I. Congressional Action
Congress could update the Voting Rights Act. This is not a novel suggestion. The John Lewis Voting Rights Advancement Act, which has passed the House multiple times, would restore a pre-clearance formula that meets the evidentiary standards the Roberts Court demanded in Shelby County. It would not require magic, only a functioning Senate majority willing to treat voting rights as something other than a partisan bargaining chip. This has, so far, proved elusive. The path forward runs through midterm elections, Senate composition, and the structural mathematics of a chamber that has historically over-represented the geographic areas most resistant to voting rights expansion. It is a long path. The question is whether the urgency of the situation can be translated into the kind of durable political coalition that legislative change requires.
II. Supreme Court Reform
The more difficult conversation concerns the Court itself. The current majority has demonstrated a coherent and consistent jurisprudential vision of what the Voting Rights Act should do, which is, approximately, not very much. That vision does not reflect the view of Congress that passed the Act in 1965, or the Congress that reauthorized it unanimously in 2006. It reflects the views of six justices, appointed by presidents who lost the popular vote in three of the past six elections, confirmed by a Senate structured in ways that amplify some voices and diminish others.

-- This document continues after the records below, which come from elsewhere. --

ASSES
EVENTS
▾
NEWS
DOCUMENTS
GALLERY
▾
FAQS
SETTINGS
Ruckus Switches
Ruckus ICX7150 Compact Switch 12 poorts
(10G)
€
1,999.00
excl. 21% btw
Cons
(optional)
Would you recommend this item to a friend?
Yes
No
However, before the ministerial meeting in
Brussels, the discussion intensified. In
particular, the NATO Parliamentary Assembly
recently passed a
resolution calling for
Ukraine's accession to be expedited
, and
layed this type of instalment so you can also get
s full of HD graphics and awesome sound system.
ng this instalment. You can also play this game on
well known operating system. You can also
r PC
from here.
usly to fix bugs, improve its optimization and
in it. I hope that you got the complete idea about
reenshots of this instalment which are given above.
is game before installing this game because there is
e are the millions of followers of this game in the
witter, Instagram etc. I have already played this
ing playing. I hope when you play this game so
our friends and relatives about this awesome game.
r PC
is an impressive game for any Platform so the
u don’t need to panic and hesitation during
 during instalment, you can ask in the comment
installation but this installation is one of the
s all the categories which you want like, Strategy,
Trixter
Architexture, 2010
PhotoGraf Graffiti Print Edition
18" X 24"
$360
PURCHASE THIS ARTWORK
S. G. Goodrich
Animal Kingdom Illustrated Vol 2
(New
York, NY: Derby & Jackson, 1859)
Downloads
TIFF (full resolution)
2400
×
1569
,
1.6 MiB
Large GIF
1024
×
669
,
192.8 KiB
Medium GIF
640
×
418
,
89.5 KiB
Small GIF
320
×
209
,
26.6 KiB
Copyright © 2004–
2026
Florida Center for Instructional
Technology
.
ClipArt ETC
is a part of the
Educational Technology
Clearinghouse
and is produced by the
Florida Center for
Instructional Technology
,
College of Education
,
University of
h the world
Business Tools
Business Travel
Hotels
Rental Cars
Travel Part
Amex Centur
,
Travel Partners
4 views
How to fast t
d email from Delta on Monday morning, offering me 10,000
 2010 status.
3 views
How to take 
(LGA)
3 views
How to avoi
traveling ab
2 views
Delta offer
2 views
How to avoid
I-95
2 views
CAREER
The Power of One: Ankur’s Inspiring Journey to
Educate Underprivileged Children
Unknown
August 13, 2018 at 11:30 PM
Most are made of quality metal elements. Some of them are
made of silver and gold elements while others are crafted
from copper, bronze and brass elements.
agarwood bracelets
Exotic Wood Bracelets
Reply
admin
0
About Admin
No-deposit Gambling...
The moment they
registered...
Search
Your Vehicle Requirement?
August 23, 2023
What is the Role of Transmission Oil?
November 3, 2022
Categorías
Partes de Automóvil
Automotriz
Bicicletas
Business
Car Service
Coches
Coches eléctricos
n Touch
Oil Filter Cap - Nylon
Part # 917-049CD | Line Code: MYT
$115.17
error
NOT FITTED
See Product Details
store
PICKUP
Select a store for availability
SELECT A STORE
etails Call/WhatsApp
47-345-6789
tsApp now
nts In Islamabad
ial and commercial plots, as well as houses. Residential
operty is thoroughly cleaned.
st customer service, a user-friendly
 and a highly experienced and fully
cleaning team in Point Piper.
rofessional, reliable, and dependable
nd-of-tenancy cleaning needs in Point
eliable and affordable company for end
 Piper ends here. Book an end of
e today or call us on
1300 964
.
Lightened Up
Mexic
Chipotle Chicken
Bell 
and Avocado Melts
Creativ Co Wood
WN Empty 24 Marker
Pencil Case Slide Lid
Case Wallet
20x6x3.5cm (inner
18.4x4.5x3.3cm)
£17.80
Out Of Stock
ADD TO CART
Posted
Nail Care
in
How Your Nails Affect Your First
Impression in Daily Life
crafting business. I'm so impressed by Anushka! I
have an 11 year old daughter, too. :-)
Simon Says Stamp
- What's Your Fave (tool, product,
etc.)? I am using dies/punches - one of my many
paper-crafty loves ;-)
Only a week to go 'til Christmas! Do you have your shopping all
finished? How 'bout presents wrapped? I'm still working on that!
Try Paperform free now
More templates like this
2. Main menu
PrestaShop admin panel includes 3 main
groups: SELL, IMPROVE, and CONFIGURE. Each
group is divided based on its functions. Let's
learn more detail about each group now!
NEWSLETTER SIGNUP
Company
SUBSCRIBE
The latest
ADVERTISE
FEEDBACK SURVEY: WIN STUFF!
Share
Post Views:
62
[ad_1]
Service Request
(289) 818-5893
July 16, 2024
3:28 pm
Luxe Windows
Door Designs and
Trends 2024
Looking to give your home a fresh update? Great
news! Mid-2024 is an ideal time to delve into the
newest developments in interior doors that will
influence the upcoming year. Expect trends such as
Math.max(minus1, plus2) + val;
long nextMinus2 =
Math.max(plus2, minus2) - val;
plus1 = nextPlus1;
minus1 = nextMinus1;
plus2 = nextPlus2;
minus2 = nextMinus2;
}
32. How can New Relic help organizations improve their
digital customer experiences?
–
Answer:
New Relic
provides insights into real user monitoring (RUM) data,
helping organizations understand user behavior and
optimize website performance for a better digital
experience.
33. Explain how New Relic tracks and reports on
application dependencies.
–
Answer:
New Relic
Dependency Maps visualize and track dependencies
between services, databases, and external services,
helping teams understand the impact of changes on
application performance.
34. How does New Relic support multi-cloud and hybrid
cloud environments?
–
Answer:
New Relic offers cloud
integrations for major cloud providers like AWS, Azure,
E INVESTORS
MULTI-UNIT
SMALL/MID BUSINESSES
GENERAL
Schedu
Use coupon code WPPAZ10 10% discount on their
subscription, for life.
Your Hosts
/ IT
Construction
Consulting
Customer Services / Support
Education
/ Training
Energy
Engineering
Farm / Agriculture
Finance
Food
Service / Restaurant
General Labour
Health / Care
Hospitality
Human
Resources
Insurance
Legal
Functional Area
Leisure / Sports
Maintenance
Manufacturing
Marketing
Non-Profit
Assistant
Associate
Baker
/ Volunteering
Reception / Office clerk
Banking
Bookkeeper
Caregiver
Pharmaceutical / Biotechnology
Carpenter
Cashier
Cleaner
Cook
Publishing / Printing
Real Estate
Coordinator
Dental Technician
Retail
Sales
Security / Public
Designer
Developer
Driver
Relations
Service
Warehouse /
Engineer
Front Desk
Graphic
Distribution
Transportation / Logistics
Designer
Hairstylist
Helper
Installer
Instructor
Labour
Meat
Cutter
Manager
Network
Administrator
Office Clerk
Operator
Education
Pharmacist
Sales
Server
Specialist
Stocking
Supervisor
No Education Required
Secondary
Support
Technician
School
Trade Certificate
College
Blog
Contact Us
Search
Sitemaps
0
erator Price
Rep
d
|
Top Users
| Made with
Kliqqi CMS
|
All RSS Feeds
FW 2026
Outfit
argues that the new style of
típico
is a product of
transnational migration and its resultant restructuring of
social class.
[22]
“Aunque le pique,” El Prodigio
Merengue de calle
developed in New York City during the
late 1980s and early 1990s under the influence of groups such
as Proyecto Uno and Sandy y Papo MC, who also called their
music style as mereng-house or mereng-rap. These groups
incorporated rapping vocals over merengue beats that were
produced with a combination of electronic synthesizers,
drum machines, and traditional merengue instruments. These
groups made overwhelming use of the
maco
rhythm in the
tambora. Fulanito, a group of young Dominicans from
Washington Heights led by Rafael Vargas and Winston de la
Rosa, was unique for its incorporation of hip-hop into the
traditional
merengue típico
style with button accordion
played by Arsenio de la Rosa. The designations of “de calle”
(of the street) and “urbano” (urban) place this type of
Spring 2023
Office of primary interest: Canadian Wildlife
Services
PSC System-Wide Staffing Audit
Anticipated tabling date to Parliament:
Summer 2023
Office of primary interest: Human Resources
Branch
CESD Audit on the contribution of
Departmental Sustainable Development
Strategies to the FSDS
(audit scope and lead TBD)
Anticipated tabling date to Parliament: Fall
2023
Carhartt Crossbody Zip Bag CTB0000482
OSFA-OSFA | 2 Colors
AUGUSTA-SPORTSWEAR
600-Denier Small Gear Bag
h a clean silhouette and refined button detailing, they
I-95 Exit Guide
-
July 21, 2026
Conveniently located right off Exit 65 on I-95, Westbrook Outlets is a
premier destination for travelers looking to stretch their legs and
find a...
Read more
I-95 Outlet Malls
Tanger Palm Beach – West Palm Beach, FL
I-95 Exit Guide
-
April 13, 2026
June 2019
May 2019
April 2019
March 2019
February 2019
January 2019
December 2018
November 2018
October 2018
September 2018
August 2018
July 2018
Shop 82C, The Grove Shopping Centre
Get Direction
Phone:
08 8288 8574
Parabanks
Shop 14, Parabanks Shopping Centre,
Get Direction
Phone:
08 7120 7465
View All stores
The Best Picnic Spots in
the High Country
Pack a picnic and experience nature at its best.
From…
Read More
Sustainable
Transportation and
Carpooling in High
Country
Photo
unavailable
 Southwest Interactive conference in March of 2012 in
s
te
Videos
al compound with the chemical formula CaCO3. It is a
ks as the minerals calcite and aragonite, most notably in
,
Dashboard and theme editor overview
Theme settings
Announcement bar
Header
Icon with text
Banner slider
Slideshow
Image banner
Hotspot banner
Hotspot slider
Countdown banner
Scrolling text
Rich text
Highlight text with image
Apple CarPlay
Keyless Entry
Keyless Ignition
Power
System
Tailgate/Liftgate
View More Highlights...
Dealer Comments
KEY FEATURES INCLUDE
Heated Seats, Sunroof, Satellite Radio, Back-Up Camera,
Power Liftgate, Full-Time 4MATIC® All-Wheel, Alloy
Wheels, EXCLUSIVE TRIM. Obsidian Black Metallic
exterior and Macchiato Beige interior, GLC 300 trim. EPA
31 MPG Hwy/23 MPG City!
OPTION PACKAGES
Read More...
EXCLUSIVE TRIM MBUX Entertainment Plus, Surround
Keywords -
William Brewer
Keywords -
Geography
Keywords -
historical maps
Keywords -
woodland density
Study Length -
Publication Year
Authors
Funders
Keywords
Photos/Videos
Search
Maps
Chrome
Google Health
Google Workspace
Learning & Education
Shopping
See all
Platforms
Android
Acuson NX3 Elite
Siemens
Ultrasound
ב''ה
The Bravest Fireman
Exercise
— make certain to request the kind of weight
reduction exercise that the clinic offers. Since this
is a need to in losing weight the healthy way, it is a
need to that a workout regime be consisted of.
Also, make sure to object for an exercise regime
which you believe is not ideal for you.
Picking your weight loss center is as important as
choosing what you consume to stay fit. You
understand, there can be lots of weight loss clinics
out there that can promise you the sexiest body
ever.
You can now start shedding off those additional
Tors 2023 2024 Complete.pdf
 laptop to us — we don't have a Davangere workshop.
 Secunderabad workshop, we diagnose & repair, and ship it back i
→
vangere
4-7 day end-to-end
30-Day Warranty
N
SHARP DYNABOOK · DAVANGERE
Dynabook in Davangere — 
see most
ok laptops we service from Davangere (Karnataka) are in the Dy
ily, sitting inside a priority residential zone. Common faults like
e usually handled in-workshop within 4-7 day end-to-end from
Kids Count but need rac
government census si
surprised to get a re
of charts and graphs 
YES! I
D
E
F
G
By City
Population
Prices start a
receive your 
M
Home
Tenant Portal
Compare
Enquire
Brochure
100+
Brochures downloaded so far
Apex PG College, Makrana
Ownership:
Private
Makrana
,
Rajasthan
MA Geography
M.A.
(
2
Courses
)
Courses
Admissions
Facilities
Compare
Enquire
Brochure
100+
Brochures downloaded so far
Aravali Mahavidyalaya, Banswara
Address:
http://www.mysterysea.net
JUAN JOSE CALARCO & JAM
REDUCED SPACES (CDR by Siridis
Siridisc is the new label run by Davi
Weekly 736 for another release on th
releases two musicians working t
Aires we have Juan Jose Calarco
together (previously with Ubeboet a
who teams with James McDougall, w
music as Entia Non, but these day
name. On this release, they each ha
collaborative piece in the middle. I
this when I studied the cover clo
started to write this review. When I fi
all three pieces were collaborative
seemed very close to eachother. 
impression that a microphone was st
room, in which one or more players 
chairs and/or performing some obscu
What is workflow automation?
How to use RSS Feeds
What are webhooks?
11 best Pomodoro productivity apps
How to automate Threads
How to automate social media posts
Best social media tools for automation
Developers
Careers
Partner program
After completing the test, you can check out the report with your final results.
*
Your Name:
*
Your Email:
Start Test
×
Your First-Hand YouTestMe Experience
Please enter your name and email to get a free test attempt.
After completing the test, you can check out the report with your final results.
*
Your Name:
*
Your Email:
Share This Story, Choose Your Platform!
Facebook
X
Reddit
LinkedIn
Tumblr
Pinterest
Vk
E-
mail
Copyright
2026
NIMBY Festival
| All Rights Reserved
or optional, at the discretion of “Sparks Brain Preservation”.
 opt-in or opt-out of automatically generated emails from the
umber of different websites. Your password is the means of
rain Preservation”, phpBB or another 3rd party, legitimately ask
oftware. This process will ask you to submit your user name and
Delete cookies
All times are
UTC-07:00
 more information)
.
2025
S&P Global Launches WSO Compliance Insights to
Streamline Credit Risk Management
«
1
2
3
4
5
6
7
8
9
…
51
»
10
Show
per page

Court reform is controversial precisely because it touches the mythology of judicial independence. But the mythology and the reality have diverged considerably. A Court that can create doctrine out of whole cloth, inventing “equal sovereignty of the states” as a new constitutional principle, is exercising a form of power that is already, in important senses, political. The question is not whether the Court is a political institution, but whether the accountability mechanisms surrounding it are sufficient for its current posture. That is a legitimate debate, and it is past time it was conducted seriously.
A Closing Observation
The Voting Rights Act of 1965 was never a perfect document. It was a compromise between the achievable and the necessary, a federal intervention into state sovereignty that was always legally contested and politically fraught. But it worked. For decades, it worked visibly and measurably, translating formal legal rights into actual political representation for millions of people who had been systematically excluded from the democratic process.
What the Supreme Court has done, slowly, methodically, across four major decisions spanning twenty years, is to return American voting rights law to a state that more closely resembles the pre-1965 condition than the post-1965 promise. Not all at once. Not with any single, dramatic ruling that could serve as a clear focal point for opposition. But incrementally, doctrinally, in the careful language of constitutional interpretation, in ways that are difficult to explain to a general audience and therefore easy to accomplish without generating the kind of political response they deserve.
This is what sophisticated legal violence looks like. It does not come with fire hoses. It comes with a 6–3 majority, a footnote about outdated coverage formulas, and a quiet invitation to Congress to sort it out whenever it gets around to it. Congress, of course, has not sorted it out. The polling stations remain closed. The maps remain drawn. And the Court continues, in the meantime, to take cases.